== Segment start ==

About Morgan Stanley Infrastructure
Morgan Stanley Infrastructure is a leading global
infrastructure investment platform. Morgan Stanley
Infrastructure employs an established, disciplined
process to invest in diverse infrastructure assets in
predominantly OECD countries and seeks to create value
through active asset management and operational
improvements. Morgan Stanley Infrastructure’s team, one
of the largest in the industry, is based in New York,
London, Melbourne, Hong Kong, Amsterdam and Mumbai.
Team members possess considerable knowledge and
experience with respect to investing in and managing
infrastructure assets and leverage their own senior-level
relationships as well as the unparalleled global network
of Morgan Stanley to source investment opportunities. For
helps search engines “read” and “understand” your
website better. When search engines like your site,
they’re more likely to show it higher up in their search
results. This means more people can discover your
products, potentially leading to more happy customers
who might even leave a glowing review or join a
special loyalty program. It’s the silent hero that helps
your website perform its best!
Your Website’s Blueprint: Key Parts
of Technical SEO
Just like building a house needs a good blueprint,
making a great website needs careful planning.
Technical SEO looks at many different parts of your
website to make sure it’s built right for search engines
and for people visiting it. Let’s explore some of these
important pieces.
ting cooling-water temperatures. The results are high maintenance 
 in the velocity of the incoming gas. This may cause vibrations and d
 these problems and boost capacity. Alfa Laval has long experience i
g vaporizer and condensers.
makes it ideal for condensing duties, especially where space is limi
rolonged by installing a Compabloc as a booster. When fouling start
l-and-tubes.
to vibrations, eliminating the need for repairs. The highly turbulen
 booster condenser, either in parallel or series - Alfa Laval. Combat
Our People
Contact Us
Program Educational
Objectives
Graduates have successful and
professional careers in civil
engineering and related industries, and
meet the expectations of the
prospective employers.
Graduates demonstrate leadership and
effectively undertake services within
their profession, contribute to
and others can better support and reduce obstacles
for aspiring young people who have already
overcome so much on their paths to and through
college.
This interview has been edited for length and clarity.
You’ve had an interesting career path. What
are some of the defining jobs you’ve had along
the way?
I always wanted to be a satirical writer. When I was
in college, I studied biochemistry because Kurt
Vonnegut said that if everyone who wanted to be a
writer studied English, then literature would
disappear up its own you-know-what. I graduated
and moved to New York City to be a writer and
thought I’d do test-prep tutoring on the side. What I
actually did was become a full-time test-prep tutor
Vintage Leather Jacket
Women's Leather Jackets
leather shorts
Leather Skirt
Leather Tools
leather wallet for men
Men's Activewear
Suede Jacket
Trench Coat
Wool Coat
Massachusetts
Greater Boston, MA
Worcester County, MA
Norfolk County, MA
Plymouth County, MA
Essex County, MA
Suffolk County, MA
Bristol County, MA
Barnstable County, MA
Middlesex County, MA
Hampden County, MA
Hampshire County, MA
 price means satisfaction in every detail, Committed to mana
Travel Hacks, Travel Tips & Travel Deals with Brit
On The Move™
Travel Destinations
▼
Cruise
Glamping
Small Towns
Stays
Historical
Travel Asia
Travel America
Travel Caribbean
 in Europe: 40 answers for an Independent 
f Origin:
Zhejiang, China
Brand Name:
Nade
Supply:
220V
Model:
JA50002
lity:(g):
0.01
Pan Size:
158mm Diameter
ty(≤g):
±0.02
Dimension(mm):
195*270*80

== Segment end ==
== Segment start ==

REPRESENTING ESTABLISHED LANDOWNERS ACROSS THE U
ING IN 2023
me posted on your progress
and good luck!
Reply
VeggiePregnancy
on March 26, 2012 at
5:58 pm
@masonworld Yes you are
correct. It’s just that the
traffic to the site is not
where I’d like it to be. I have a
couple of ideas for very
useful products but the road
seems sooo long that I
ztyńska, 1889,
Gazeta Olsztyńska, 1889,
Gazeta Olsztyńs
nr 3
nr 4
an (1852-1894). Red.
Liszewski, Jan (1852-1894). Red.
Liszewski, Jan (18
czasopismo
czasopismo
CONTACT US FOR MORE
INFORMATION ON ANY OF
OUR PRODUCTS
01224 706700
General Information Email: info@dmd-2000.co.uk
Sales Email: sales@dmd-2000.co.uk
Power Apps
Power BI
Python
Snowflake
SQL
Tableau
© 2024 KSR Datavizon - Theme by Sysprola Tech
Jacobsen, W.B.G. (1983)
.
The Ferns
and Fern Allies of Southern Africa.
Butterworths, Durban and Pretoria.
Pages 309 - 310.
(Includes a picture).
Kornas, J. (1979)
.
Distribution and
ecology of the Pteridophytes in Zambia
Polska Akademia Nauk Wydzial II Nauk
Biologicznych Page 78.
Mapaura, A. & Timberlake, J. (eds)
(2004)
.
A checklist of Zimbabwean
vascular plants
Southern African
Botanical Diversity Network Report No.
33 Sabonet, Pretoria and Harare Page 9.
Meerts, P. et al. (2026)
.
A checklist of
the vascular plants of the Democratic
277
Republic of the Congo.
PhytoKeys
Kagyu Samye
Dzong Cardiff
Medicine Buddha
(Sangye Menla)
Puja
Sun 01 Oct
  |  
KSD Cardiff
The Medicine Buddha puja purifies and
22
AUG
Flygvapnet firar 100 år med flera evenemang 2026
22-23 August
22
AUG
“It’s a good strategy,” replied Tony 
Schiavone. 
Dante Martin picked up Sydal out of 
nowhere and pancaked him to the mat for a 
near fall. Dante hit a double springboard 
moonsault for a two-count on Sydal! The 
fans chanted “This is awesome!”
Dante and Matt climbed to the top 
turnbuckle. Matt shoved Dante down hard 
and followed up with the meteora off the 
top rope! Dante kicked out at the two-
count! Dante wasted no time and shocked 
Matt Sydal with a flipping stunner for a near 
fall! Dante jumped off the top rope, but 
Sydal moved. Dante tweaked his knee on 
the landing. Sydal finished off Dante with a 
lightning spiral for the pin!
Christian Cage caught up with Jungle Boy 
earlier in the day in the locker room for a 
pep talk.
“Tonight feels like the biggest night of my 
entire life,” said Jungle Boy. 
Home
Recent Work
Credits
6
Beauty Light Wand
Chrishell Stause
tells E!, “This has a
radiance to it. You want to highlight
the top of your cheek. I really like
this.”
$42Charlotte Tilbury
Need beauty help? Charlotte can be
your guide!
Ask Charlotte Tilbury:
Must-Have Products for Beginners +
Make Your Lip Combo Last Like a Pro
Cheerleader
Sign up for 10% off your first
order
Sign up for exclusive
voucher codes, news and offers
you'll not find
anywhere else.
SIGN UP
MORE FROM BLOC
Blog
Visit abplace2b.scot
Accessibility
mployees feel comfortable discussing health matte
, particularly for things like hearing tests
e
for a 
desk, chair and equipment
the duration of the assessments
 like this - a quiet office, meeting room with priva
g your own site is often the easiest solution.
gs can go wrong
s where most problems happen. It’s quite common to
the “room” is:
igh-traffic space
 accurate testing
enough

== Segment end ==

> [Request]: Please reproduce the data word for word from the line with "About Morgan Stanley Infrastructure" to the line with "ting cooling-water temperatures.", including both of those lines.

> [Your response]:
About Morgan Stanley Infrastructure
Morgan Stanley Infrastructure is a leading global
infrastructure investment platform. Morgan Stanley
Infrastructure employs an established, disciplined
process to invest in diverse infrastructure assets in
predominantly OECD countries and seeks to create value
through active asset management and operational
improvements. Morgan Stanley Infrastructure’s team, one
of the largest in the industry, is based in New York,
London, Melbourne, Hong Kong, Amsterdam and Mumbai.
Team members possess considerable knowledge and
experience with respect to investing in and managing
infrastructure assets and leverage their own senior-level
relationships as well as the unparalleled global network
of Morgan Stanley to source investment opportunities. For
helps search engines “read” and “understand” your
website better. When search engines like your site,
they’re more likely to show it higher up in their search
results. This means more people can discover your
products, potentially leading to more happy customers
who might even leave a glowing review or join a
special loyalty program. It’s the silent hero that helps
your website perform its best!
Your Website’s Blueprint: Key Parts
of Technical SEO
Just like building a house needs a good blueprint,
making a great website needs careful planning.
Technical SEO looks at many different parts of your
website to make sure it’s built right for search engines
and for people visiting it. Let’s explore some of these
important pieces.
ting cooling-water temperatures. The results are high maintenance 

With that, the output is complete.